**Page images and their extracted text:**

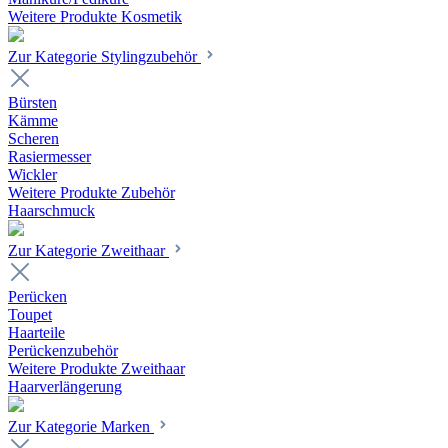
Weitere Produkte Kosmetik
Zur Kategorie Stylingzubehör
Bürsten
Kämme
Scheren
Rasiermesser
Wickler
Weitere Produkte Zubehör
Haarschmuck
Zur Kategorie Zweithaar
Perücken
Toupet
Haarteile
Perückenzubehör
Weitere Produkte Zweithaar
Haarverlängerung
Zur Kategorie Marken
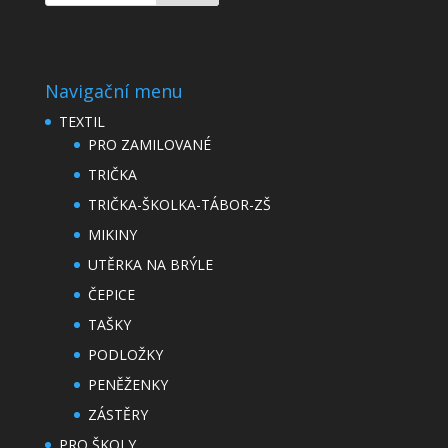
Navigační menu
TEXTIL
PRO ZAMILOVANÉ
TRIČKA
TRIČKA-ŠKOLKA-TÁBOR-ZŠ
MIKINY
UTĚRKA NA BRÝLE
ČEPICE
TAŠKY
PODLOŽKY
PENĚŽENKY
ZÁSTĚRY
PRO ŠKOLY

**Job:** Copy out the lines exactly, beginning with the line that contains "Navigační menu" and continuing through the last line of the items.

**Exercise solution:**
Navigační menu
TEXTIL
PRO ZAMILOVANÉ
TRIČKA
TRIČKA-ŠKOLKA-TÁBOR-ZŠ
MIKINY
UTĚRKA NA BRÝLE
ČEPICE
TAŠKY
PODLOŽKY
PENĚŽENKY
ZÁSTĚRY
PRO ŠKOLY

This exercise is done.